> _What is needed_
Pull out each line in the data below that contains the word "Tripathi".

━━━ Data shown

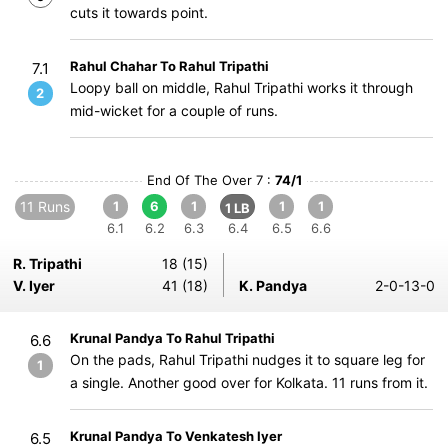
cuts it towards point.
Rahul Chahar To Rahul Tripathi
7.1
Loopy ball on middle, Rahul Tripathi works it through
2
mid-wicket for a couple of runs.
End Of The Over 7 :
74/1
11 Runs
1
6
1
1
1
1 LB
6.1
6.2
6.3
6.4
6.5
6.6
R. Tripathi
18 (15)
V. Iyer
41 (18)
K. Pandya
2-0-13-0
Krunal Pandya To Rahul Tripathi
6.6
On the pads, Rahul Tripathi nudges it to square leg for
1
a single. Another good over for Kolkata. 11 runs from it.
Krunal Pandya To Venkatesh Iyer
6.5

━━━━━━
━━━ Data shown

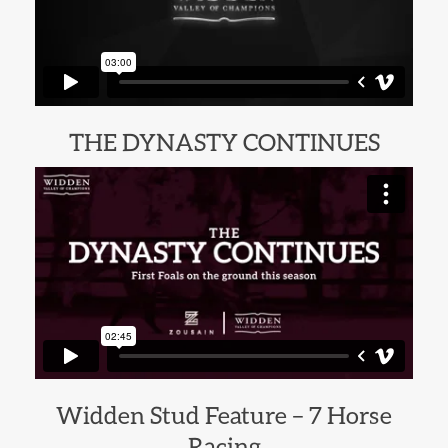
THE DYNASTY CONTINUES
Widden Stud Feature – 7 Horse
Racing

━━━━━━

> _Response to the exercise_
Rahul Chahar To Rahul Tripathi
Loopy ball on middle, Rahul Tripathi works it through
R. Tripathi
Krunal Pandya To Rahul Tripathi
On the pads, Rahul Tripathi nudges it to square leg for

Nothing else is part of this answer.